• _WORK TO BE COMPLETED_: Reproduce verbatim the lines running from the beginning of the records through the line containing "لصق المحتوى الخاص", with both of those lines included.

Dataset entries:
-----
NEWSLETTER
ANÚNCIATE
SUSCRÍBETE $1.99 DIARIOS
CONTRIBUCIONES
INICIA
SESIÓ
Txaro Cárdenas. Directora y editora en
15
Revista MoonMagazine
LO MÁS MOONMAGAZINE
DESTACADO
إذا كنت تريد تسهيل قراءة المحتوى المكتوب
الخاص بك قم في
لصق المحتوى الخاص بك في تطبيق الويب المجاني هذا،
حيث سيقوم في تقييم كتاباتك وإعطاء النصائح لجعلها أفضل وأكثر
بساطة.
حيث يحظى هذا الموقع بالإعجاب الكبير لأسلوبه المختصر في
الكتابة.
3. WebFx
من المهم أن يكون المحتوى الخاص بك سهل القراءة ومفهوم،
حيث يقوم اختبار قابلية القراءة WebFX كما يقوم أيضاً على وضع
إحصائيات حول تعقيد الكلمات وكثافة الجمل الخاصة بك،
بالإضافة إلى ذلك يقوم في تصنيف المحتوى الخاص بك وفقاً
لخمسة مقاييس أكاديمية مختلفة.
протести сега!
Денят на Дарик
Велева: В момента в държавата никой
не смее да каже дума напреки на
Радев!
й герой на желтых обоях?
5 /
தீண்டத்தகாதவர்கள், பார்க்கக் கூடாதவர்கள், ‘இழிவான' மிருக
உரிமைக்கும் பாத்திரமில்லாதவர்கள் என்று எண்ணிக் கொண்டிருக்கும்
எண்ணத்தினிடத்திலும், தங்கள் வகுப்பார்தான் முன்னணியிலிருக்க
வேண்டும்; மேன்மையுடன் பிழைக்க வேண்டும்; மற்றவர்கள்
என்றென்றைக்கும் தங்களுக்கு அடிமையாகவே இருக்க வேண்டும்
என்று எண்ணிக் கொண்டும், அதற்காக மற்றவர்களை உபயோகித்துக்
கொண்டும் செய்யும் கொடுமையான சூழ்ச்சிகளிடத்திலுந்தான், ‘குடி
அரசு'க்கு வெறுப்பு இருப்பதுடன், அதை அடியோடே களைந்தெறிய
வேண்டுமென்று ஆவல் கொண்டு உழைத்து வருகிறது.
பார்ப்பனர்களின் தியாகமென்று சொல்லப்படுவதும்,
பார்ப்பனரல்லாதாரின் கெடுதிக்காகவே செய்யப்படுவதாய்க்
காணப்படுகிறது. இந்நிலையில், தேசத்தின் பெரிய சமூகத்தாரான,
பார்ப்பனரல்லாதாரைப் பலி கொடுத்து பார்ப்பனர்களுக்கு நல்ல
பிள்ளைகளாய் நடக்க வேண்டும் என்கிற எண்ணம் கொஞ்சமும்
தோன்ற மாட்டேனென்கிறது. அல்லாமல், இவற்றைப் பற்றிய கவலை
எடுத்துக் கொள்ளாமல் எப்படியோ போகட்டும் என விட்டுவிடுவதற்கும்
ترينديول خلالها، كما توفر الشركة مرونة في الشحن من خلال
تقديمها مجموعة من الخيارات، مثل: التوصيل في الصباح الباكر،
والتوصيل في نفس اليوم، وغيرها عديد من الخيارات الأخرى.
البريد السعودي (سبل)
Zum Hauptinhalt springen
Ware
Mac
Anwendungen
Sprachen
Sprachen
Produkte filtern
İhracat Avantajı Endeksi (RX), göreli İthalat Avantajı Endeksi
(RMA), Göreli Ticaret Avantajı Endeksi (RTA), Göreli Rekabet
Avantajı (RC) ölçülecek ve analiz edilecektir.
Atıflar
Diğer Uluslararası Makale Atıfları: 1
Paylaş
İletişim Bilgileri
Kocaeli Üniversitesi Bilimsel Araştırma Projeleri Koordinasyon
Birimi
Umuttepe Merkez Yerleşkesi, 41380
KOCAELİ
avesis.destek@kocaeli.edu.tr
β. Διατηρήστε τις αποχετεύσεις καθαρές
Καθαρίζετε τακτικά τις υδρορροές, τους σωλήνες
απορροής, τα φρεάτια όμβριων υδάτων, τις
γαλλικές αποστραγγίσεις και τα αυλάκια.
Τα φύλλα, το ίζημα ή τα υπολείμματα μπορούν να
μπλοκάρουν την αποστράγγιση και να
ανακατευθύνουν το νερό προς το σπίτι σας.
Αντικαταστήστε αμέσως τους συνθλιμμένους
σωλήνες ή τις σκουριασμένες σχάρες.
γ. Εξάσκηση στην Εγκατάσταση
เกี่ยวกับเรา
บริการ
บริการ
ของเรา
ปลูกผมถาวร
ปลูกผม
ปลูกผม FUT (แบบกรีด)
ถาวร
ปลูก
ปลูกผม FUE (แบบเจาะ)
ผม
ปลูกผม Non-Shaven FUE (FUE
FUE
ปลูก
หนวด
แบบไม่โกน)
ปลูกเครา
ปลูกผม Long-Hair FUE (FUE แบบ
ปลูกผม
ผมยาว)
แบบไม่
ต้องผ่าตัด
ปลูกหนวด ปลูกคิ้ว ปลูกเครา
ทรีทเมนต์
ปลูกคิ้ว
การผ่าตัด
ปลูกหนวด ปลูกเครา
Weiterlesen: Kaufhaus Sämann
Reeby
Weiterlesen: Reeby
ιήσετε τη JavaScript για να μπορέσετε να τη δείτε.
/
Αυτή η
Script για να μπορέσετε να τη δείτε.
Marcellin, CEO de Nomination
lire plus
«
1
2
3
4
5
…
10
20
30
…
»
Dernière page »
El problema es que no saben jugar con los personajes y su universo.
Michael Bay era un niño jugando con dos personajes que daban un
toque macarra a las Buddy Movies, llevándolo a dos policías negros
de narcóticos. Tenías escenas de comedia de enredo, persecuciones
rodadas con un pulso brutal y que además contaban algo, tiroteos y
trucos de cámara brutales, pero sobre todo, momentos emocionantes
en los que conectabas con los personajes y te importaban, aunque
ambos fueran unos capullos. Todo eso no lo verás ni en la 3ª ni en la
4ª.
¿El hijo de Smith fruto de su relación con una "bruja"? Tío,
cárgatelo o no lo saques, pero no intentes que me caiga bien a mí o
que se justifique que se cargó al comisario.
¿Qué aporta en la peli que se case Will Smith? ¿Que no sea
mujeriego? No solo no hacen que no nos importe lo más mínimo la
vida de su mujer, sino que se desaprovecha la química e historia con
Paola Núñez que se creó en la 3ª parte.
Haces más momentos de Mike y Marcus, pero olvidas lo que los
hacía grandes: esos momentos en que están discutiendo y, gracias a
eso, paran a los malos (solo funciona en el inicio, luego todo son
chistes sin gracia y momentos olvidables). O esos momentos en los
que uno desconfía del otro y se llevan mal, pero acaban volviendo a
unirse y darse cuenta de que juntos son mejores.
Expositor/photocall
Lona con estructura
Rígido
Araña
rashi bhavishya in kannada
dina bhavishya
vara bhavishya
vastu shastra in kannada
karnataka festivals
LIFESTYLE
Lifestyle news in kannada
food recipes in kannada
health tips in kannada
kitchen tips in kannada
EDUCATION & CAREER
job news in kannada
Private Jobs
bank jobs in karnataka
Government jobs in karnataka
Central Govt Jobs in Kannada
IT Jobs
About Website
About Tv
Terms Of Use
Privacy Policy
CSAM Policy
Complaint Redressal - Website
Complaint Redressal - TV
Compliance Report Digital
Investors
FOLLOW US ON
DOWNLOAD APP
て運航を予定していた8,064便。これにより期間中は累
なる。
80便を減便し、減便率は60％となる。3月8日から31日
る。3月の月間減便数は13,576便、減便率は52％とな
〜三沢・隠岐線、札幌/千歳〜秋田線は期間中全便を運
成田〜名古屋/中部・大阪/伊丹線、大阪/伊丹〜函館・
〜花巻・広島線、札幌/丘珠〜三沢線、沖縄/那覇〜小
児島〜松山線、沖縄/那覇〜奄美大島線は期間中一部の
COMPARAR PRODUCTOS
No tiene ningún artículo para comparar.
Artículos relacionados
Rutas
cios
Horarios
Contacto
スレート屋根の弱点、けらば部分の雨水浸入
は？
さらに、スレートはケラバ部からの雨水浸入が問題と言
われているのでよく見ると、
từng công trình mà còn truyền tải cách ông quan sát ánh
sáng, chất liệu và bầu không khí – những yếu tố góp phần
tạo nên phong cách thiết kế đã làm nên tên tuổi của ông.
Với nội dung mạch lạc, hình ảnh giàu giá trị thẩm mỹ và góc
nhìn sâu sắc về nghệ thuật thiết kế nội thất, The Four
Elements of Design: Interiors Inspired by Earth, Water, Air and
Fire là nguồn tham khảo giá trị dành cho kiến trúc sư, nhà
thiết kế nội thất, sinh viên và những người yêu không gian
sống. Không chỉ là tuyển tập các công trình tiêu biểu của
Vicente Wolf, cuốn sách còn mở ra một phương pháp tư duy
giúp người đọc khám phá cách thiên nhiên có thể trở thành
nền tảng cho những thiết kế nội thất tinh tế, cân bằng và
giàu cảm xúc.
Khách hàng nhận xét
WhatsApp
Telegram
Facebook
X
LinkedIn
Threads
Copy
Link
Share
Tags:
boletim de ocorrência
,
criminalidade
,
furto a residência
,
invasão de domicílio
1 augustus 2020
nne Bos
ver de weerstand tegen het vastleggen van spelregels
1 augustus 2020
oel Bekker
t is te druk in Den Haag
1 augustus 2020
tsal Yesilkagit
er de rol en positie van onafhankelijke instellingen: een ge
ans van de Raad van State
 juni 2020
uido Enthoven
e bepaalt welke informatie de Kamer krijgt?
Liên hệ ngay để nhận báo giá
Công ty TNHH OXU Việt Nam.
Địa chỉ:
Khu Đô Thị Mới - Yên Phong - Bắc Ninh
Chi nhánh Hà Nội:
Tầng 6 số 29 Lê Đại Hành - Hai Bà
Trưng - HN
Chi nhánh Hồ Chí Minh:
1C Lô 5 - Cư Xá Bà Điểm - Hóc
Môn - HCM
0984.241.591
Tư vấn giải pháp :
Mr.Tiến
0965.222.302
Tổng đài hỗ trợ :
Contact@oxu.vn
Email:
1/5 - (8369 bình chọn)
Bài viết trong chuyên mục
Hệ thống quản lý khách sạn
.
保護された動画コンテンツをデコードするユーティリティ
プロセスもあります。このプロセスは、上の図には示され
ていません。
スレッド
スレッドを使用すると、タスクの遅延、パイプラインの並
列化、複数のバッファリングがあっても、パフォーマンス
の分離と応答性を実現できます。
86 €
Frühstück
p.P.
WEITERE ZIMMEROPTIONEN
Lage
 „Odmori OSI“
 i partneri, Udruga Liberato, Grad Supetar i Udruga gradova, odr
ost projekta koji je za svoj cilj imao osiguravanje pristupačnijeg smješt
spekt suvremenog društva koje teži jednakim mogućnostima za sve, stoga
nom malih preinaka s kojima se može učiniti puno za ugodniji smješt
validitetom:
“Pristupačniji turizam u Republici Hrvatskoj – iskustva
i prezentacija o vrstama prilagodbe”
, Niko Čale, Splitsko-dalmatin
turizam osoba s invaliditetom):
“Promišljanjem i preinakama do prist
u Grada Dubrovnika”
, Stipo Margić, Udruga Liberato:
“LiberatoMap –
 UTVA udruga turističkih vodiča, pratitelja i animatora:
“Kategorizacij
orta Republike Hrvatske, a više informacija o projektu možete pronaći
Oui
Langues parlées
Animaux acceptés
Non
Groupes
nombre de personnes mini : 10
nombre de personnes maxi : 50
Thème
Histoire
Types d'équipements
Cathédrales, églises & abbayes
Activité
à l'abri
-----
• _TASK SOLUTION_:
NEWSLETTER
ANÚNCIATE
SUSCRÍBETE $1.99 DIARIOS
CONTRIBUCIONES
INICIA
SESIÓ
Txaro Cárdenas. Directora y editora en
15
Revista MoonMagazine
LO MÁS MOONMAGAZINE
DESTACADO
إذا كنت تريد تسهيل قراءة المحتوى المكتوب
الخاص بك قم في
لصق المحتوى الخاص بك في تطبيق الويب المجاني هذا،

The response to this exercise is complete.